I sighed happily and slouched next to him, our bodies touching from shoulders to knees.

He uncapped the bottle, flicked the top, and it flew then skidded across the floor, unheeded, several feet away.

I watched as he took a healthy tug.

When he dropped the bottle, I asked, “You okay?”

“I’m good, Millie,” he told the room.

And he lied.

I looked from him to the room and I saw the party.

I also saw something else.

I was an old lady, so I wasn’t let in on a number of things. If the boys were at our place and conversation turned to something that wasn’t mine to know, Logan gave me a look I knew and acted on without question. I then would get out of earshot, going upstairs to listen to music in our bedroom or going to the second bedroom to study.

That didn’t mean I didn’t hear things or see things.

And right then I saw things.

What I saw was Tack, Brick, Hop, and Black standing in one corner, huddled and talking, beers in their hands, none of this happening in a way that seemed they were at a party.

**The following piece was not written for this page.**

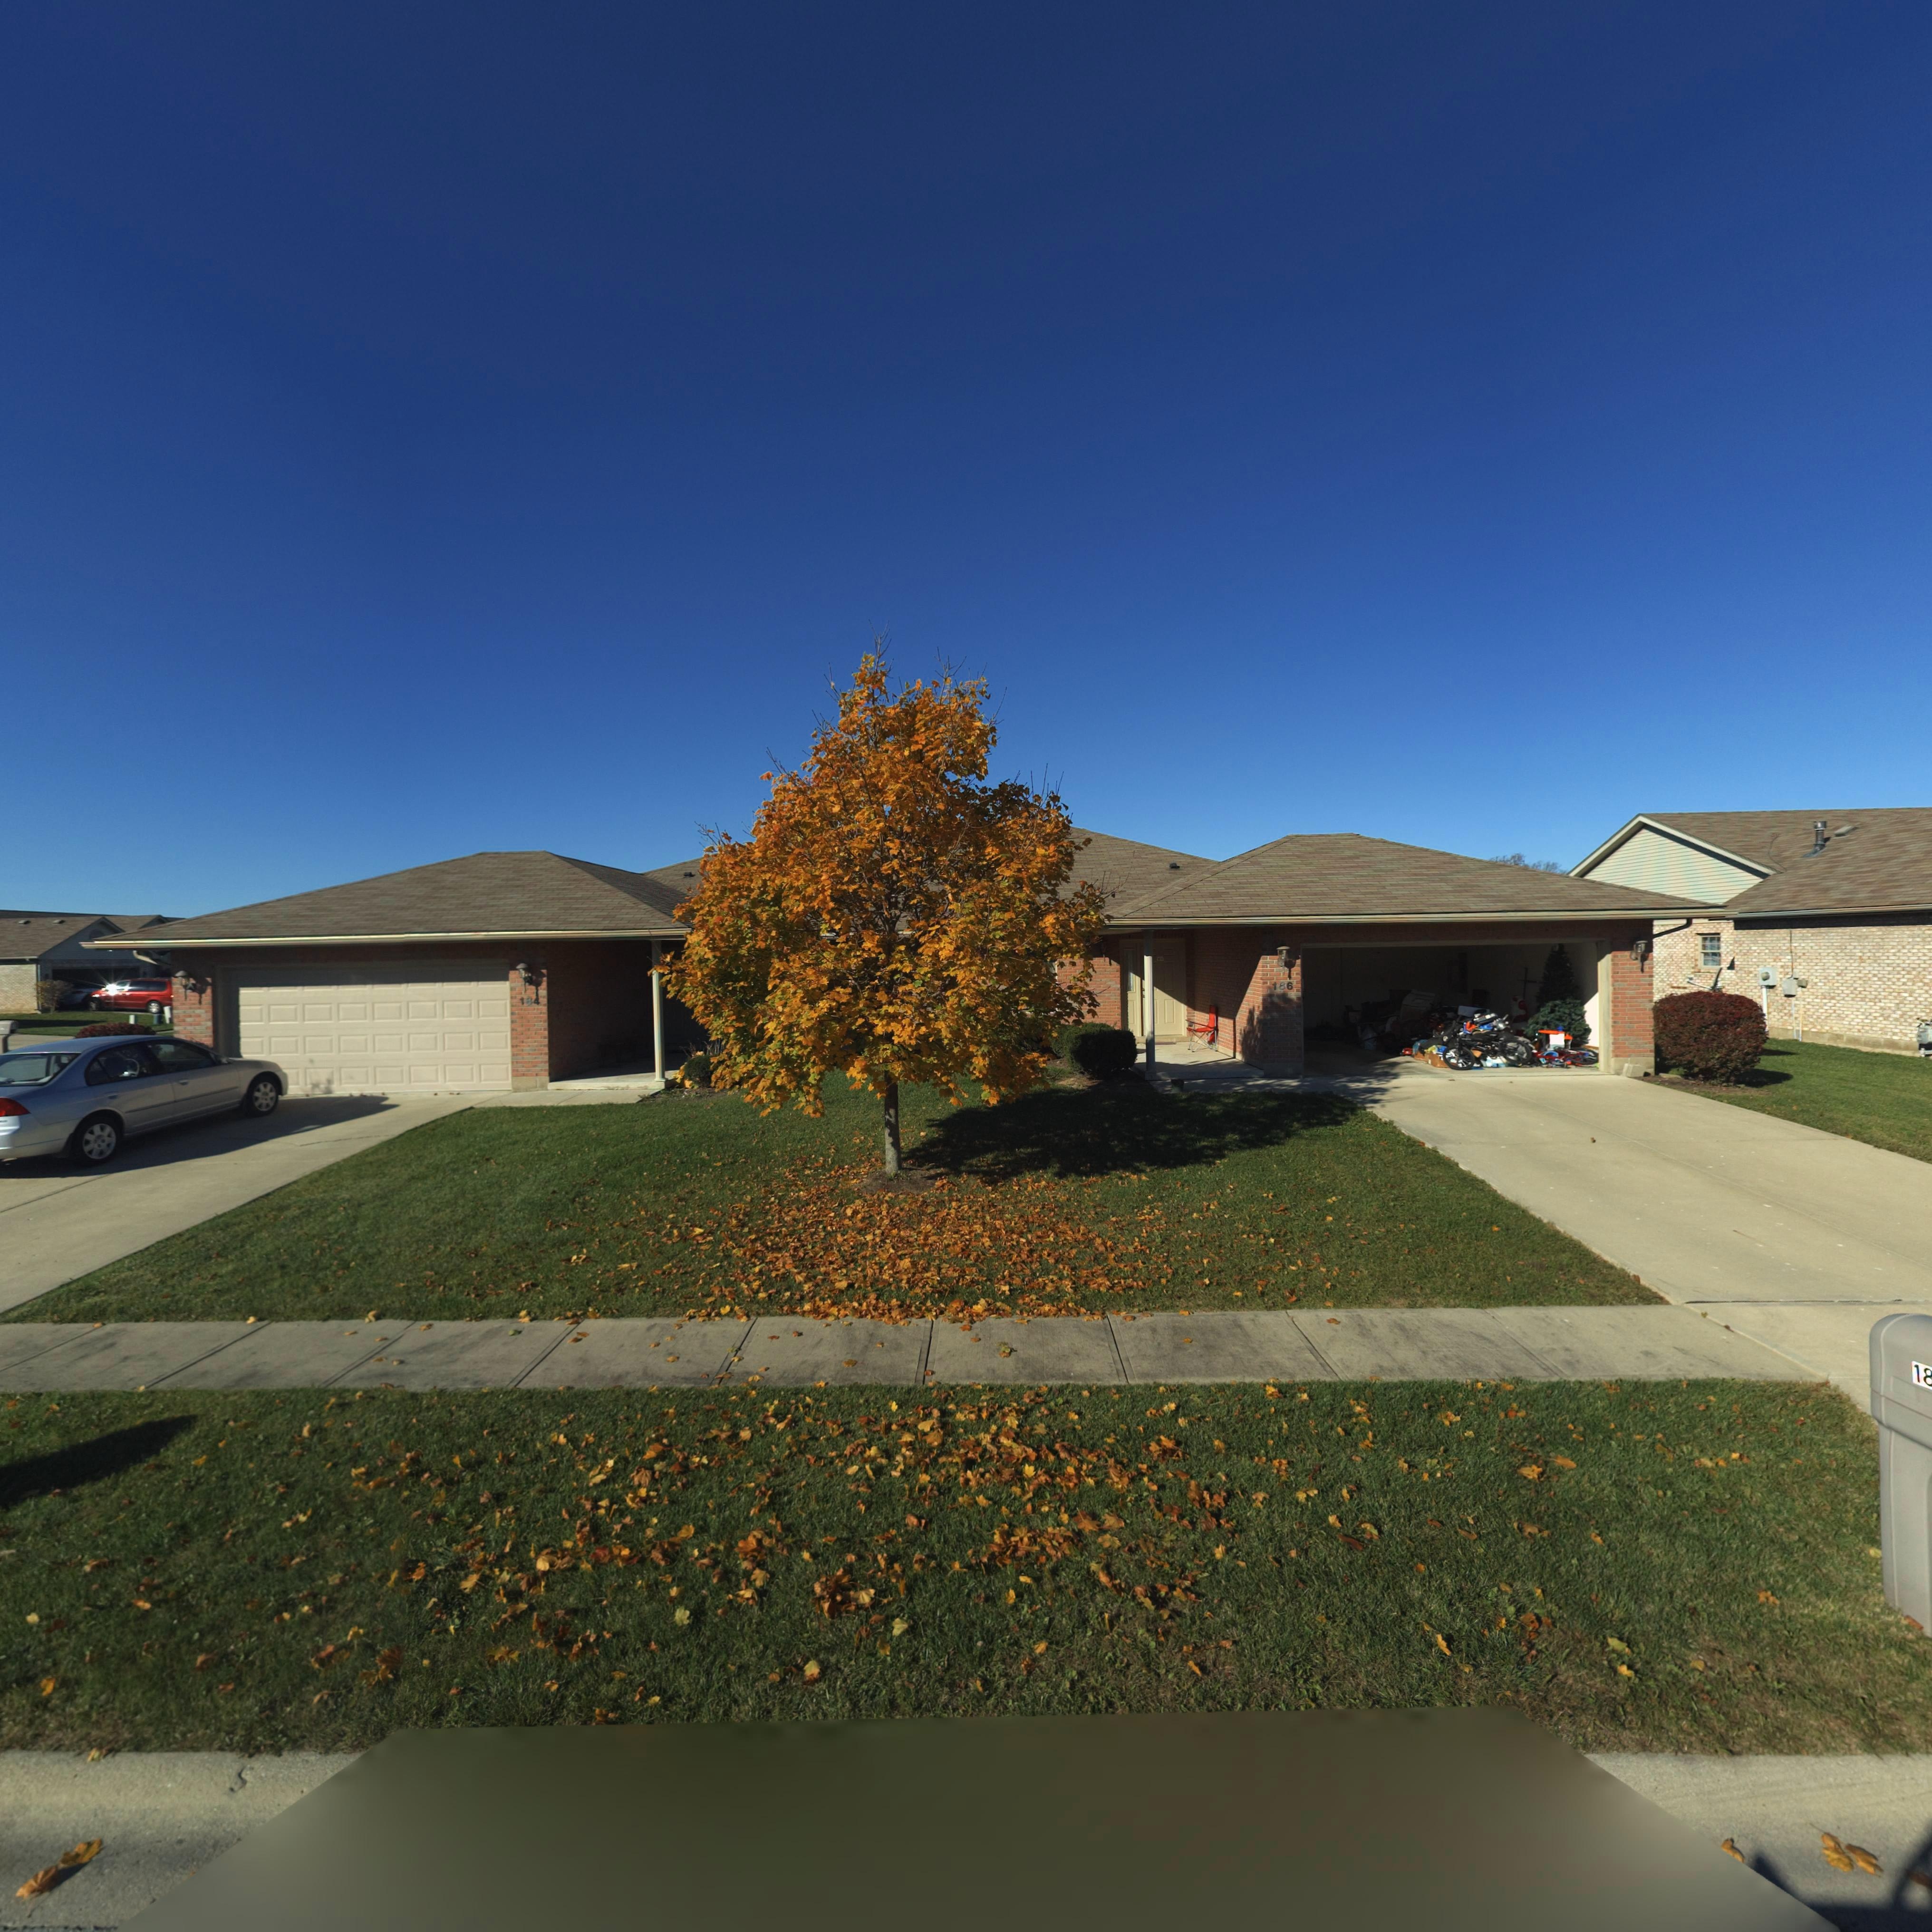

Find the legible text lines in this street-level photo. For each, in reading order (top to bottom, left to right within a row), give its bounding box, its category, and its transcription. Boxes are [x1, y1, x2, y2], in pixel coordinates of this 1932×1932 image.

[1272, 981, 1294, 991] StreetNumber: 186
[519, 996, 541, 1006] StreetNumber: 184
[1913, 1363, 1922, 1384] StreetNumber: 1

I also saw Naomi, Tack’s old lady, sitting at a table with Keely, Big Petey, and Bev, a new girl who was hanging around that Boz normally, if he wasn’t in a crappy mood, would be paying attention to. Keely, Bev, and Big Petey were shooting the shit. Naomi had all her attention focused on her old man and she didn’t look happy.

The woman rarely looked happy but in this instance, she looked less happy.

And last, in another corner, I saw Chew and Arlo talking with my man.

They stood with Crank.

Crank was Chaos’s president. Crank was a decent guy but he was also the only one who kind of freaked me out.